[[ GIVEN INFORMATION open ]]
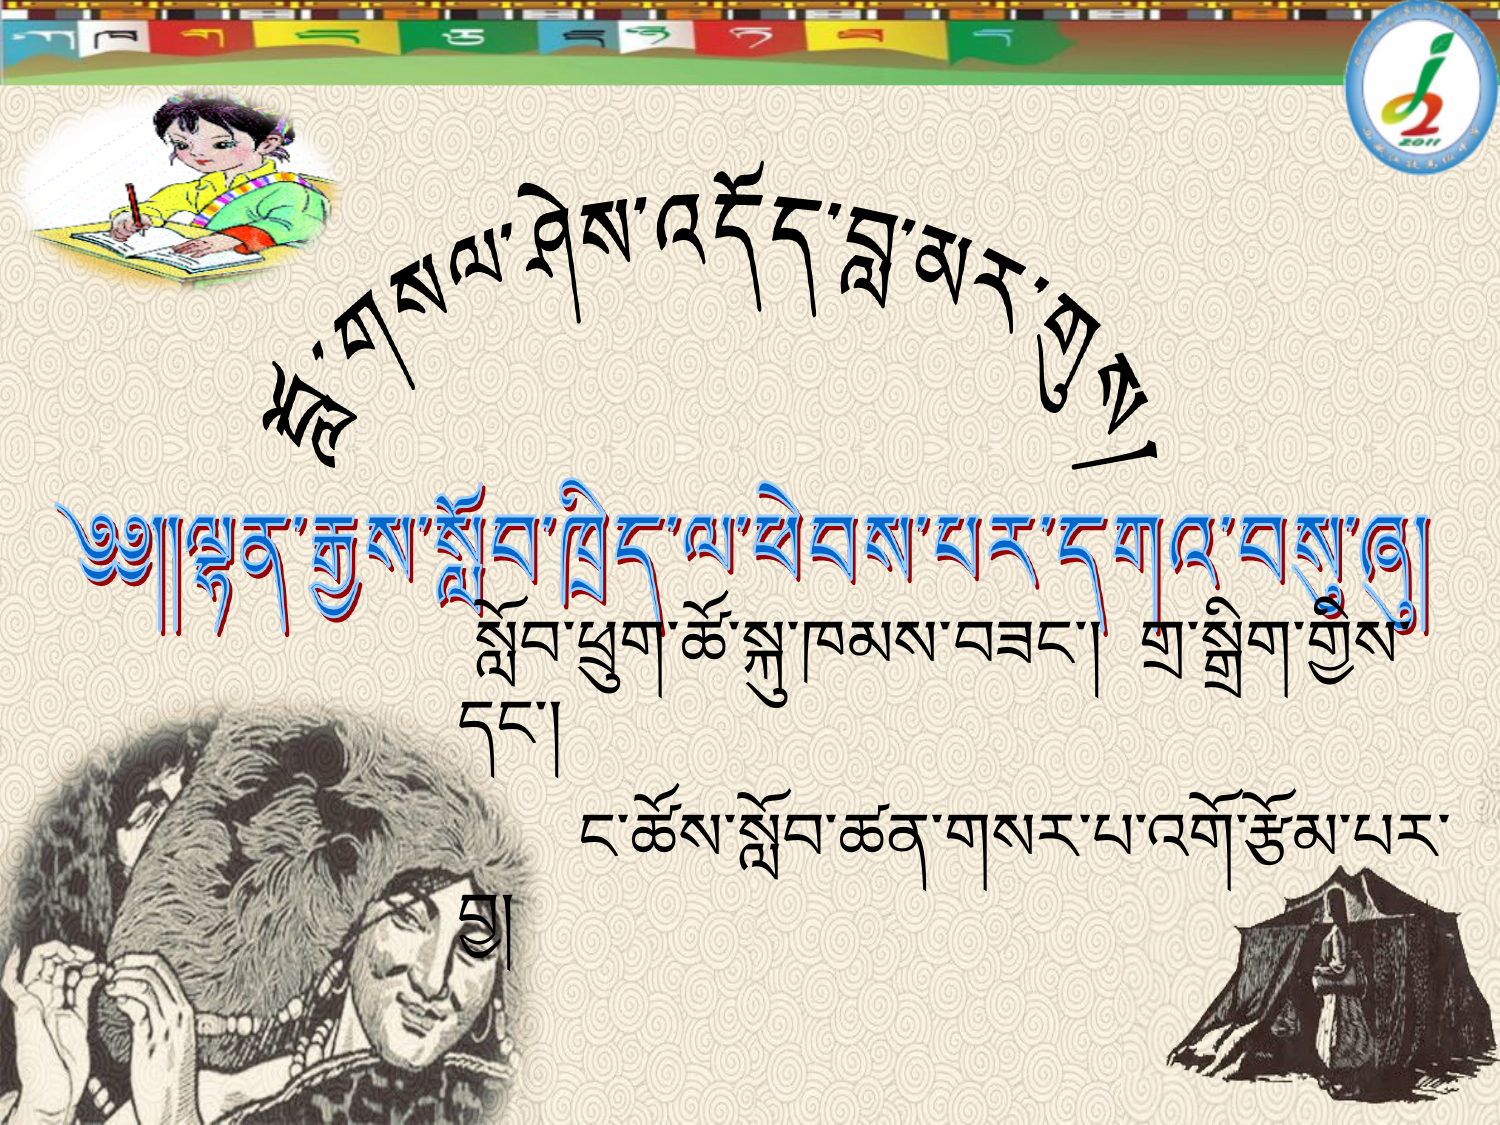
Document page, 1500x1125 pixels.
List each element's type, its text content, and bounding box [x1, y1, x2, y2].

picture [0, 0, 1500, 1125]
text_box སློབ་ཕྲུག་ཚོ་སྐུ་ཁམས་བཟང་། གྲ་སྒྲིག་གྱིས་དང་། ང་ཚོས་སློབ་ཚན་གསར་པ་འགོ་རྩོམ་པར་བྱ། [442, 593, 1469, 962]
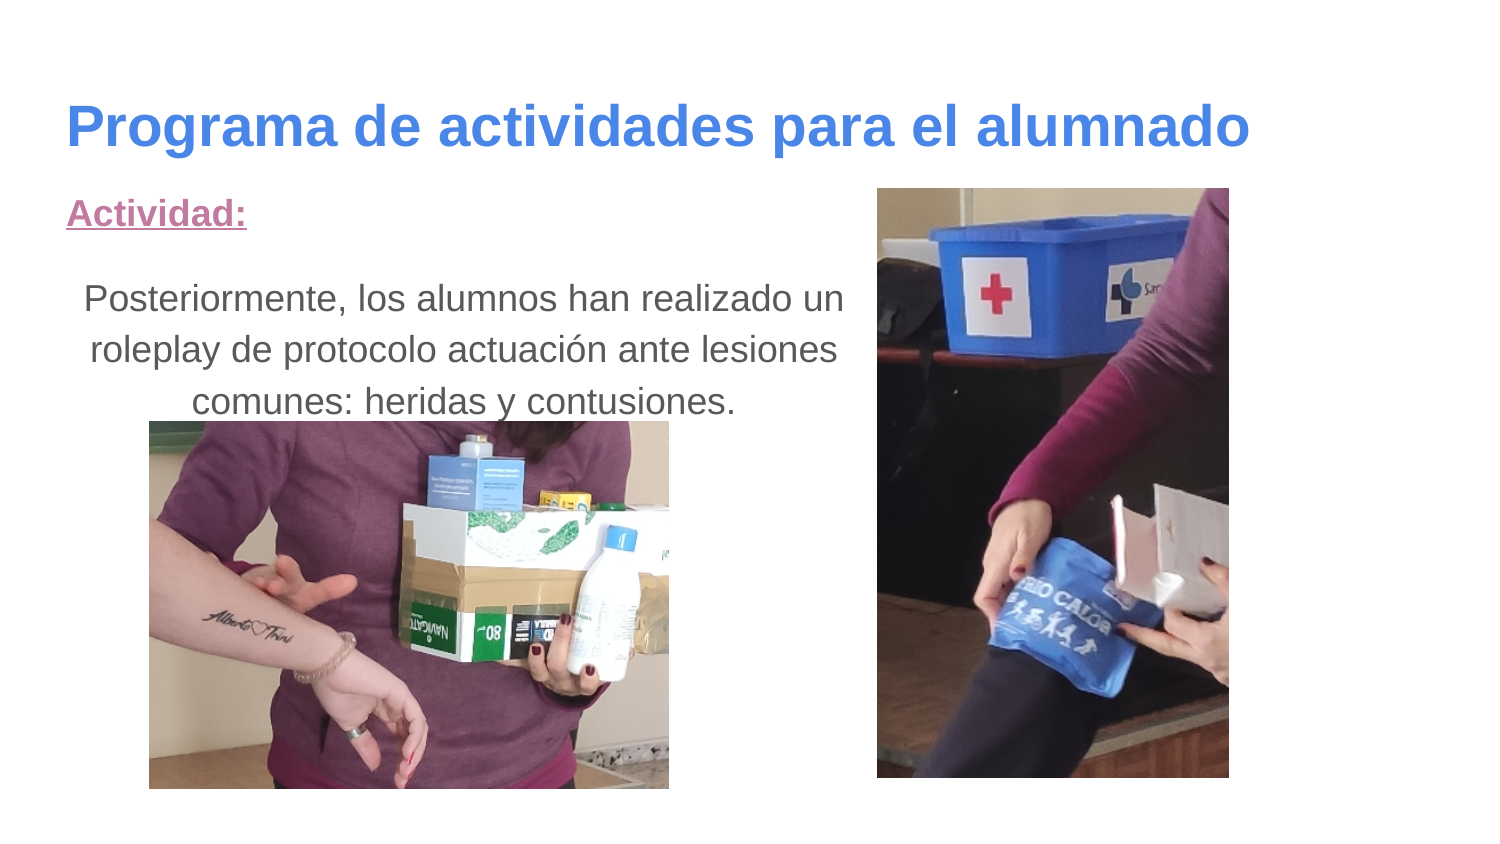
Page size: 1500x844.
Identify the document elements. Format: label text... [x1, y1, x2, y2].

picture [876, 188, 1229, 778]
title Programa de actividades para el alumnado [51, 72, 1449, 167]
picture [149, 421, 669, 789]
list Actividad: Posteriormente, los alumnos han realizado un roleplay de protocolo actuación ante lesiones comunes: heridas y contusiones. [51, 166, 878, 728]
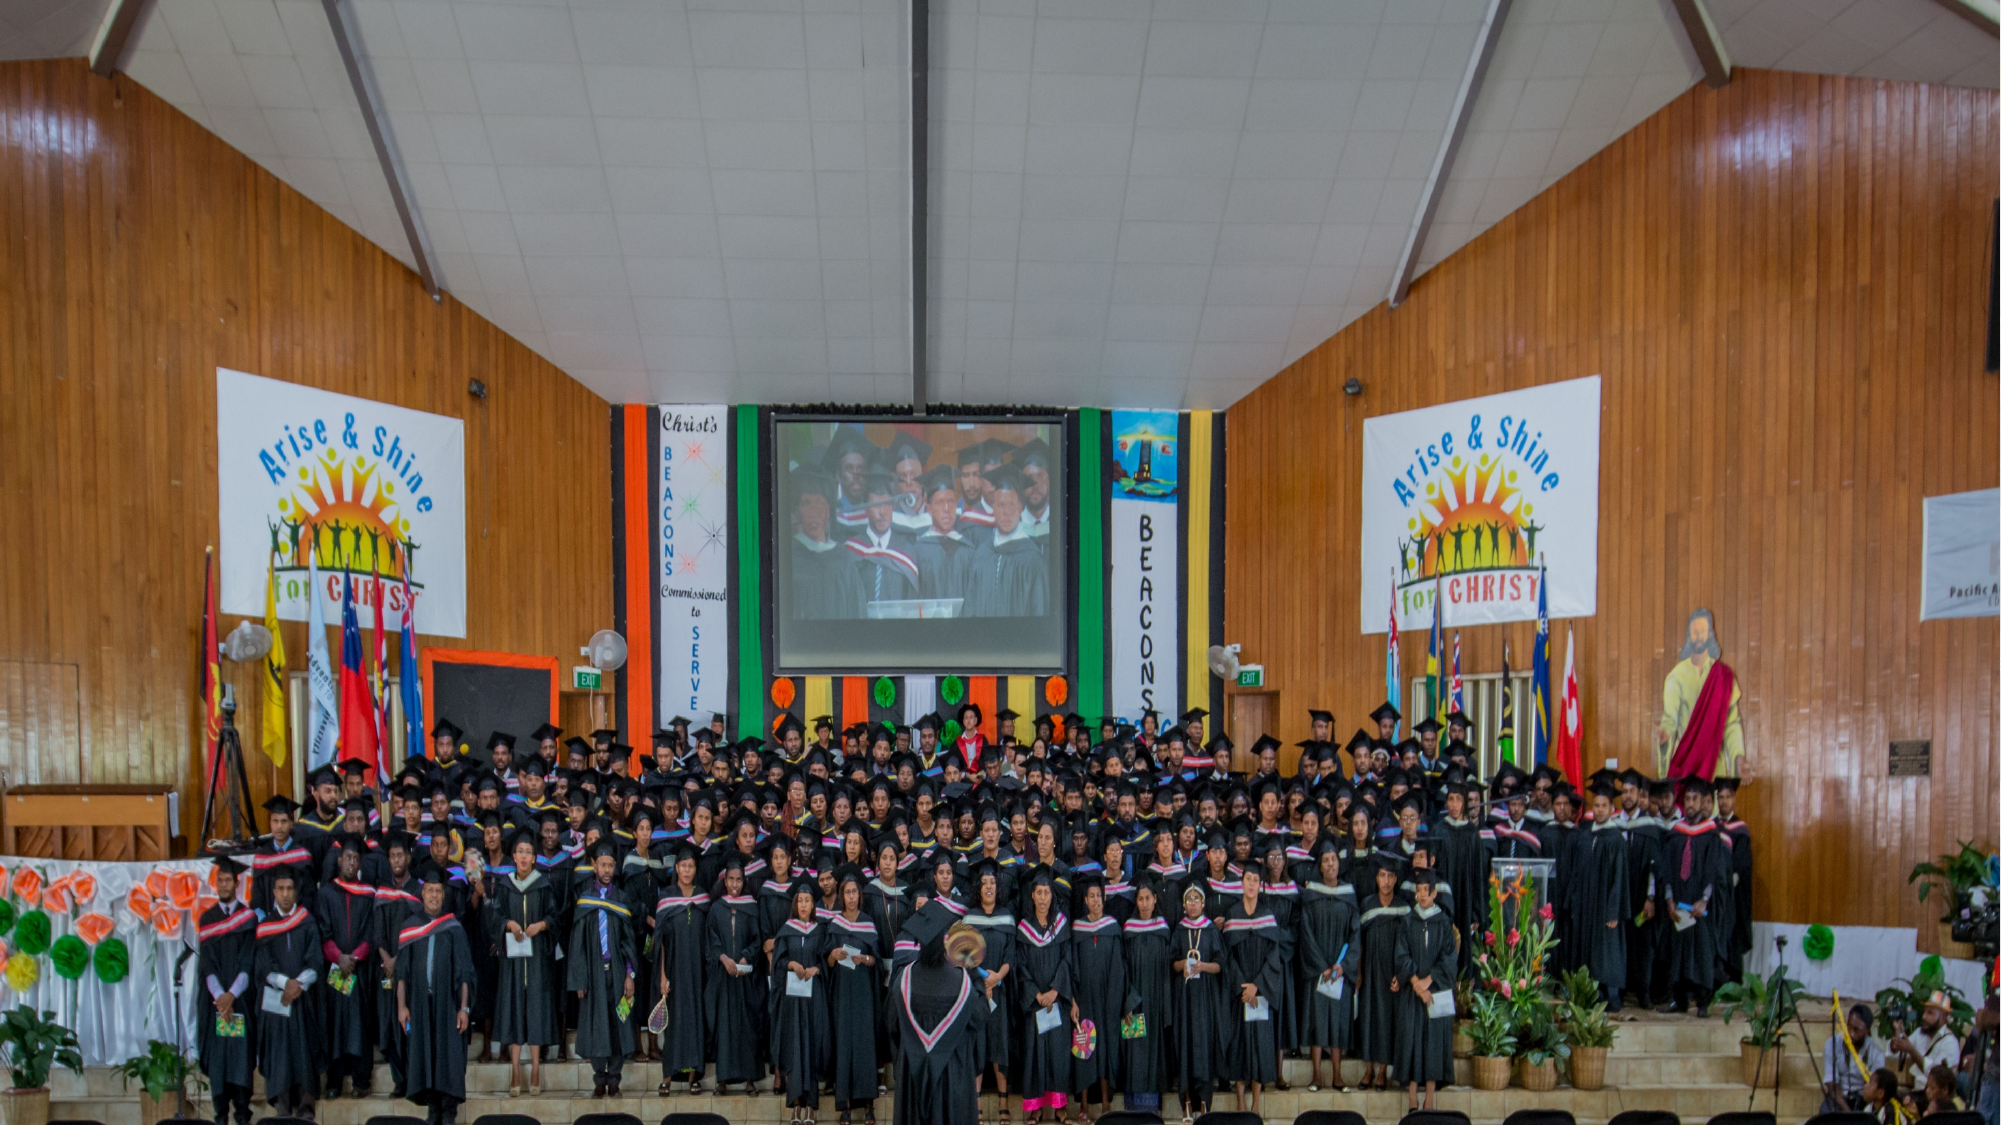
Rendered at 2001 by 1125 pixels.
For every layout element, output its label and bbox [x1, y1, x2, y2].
[[ GIVEN INFORMATION closed ]]
DESCRIPTION OF THE TASK
Only the lines from the line containing "Identify the document" through the end of the material should be retyped, exactly and in full, with no pictures.

ANSWER AREA
Identify the document elements. Format: label text... [x1, y1, x2, y2].

picture [876, 188, 1229, 778]
title Programa de actividades para el alumnado [51, 72, 1449, 167]
picture [149, 421, 669, 789]
list Actividad: Posteriormente, los alumnos han realizado un roleplay de protocolo actuación ante lesiones comunes: heridas y contusiones. [51, 166, 878, 728]
Rendered at 2001 by 1125 pixels.
For every layout element, output its label and bbox [x1, y1, x2, y2].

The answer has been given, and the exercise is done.